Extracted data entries
[Start of Attachment]

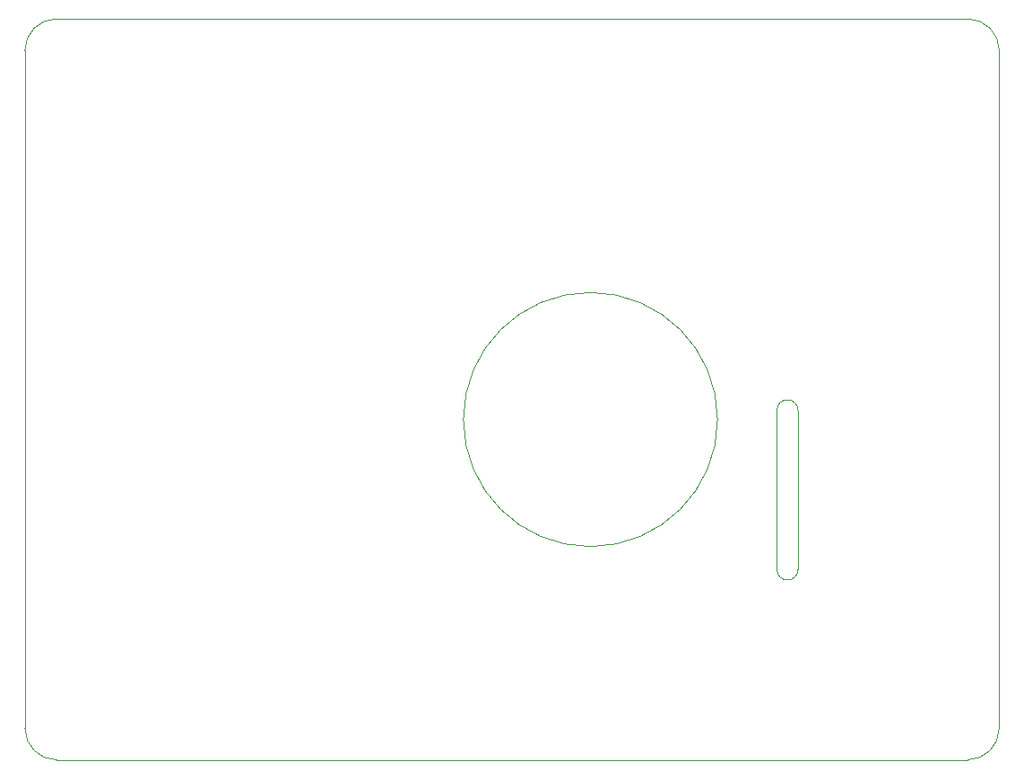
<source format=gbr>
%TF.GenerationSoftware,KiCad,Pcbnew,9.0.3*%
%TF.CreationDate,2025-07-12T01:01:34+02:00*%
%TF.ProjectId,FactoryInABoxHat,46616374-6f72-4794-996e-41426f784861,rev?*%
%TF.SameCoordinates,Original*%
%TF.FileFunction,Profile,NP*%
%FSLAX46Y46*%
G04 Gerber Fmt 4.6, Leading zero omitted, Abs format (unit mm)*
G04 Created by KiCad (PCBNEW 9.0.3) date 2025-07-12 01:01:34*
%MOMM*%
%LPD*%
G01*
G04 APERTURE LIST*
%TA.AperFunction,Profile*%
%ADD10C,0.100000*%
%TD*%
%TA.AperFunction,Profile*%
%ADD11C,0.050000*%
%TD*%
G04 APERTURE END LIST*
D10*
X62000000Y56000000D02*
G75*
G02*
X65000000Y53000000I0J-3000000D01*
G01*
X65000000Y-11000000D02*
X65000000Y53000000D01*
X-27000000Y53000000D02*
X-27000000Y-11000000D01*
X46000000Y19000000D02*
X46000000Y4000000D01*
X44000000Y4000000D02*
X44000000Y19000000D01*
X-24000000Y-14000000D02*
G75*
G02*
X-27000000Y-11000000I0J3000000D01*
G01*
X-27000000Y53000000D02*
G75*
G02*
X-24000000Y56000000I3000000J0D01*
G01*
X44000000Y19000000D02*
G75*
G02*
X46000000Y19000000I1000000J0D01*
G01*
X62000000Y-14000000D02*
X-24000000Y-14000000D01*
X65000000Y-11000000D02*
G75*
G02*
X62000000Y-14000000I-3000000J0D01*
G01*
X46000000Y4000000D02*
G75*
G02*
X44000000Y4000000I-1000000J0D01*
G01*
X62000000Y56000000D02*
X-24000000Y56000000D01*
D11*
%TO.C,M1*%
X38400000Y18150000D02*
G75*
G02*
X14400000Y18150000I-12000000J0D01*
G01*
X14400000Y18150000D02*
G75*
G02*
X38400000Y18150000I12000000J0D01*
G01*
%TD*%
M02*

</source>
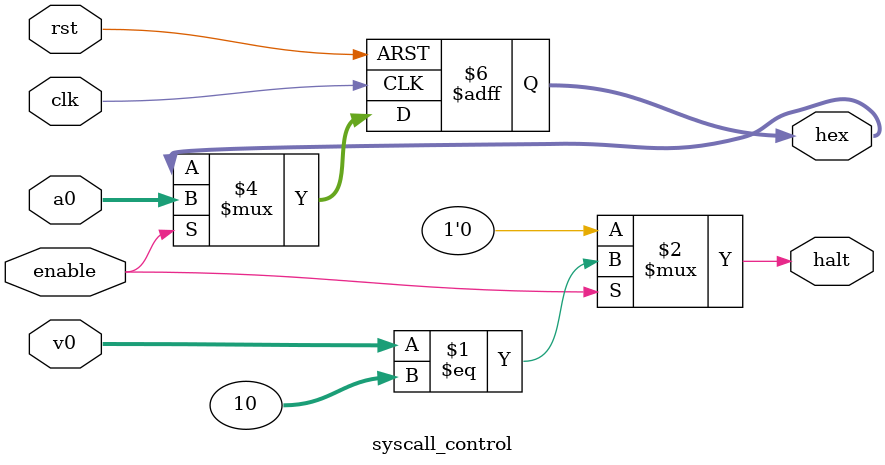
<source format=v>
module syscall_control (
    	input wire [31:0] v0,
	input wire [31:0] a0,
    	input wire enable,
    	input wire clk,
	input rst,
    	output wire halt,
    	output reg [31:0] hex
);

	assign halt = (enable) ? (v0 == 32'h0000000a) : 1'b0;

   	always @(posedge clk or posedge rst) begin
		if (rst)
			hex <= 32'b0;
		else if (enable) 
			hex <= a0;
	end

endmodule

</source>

[End of Attachment]

What the task requires:
An exact copy of the entries above is required, with the pictures left out.

Output for this task:
<source format=gbr>
%TF.GenerationSoftware,KiCad,Pcbnew,9.0.3*%
%TF.CreationDate,2025-07-12T01:01:34+02:00*%
%TF.ProjectId,FactoryInABoxHat,46616374-6f72-4794-996e-41426f784861,rev?*%
%TF.SameCoordinates,Original*%
%TF.FileFunction,Profile,NP*%
%FSLAX46Y46*%
G04 Gerber Fmt 4.6, Leading zero omitted, Abs format (unit mm)*
G04 Created by KiCad (PCBNEW 9.0.3) date 2025-07-12 01:01:34*
%MOMM*%
%LPD*%
G01*
G04 APERTURE LIST*
%TA.AperFunction,Profile*%
%ADD10C,0.100000*%
%TD*%
%TA.AperFunction,Profile*%
%ADD11C,0.050000*%
%TD*%
G04 APERTURE END LIST*
D10*
X62000000Y56000000D02*
G75*
G02*
X65000000Y53000000I0J-3000000D01*
G01*
X65000000Y-11000000D02*
X65000000Y53000000D01*
X-27000000Y53000000D02*
X-27000000Y-11000000D01*
X46000000Y19000000D02*
X46000000Y4000000D01*
X44000000Y4000000D02*
X44000000Y19000000D01*
X-24000000Y-14000000D02*
G75*
G02*
X-27000000Y-11000000I0J3000000D01*
G01*
X-27000000Y53000000D02*
G75*
G02*
X-24000000Y56000000I3000000J0D01*
G01*
X44000000Y19000000D02*
G75*
G02*
X46000000Y19000000I1000000J0D01*
G01*
X62000000Y-14000000D02*
X-24000000Y-14000000D01*
X65000000Y-11000000D02*
G75*
G02*
X62000000Y-14000000I-3000000J0D01*
G01*
X46000000Y4000000D02*
G75*
G02*
X44000000Y4000000I-1000000J0D01*
G01*
X62000000Y56000000D02*
X-24000000Y56000000D01*
D11*
%TO.C,M1*%
X38400000Y18150000D02*
G75*
G02*
X14400000Y18150000I-12000000J0D01*
G01*
X14400000Y18150000D02*
G75*
G02*
X38400000Y18150000I12000000J0D01*
G01*
%TD*%
M02*

</source>
<source format=v>
module syscall_control (
    	input wire [31:0] v0,
	input wire [31:0] a0,
    	input wire enable,
    	input wire clk,
	input rst,
    	output wire halt,
    	output reg [31:0] hex
);

	assign halt = (enable) ? (v0 == 32'h0000000a) : 1'b0;

   	always @(posedge clk or posedge rst) begin
		if (rst)
			hex <= 32'b0;
		else if (enable) 
			hex <= a0;
	end

endmodule

</source>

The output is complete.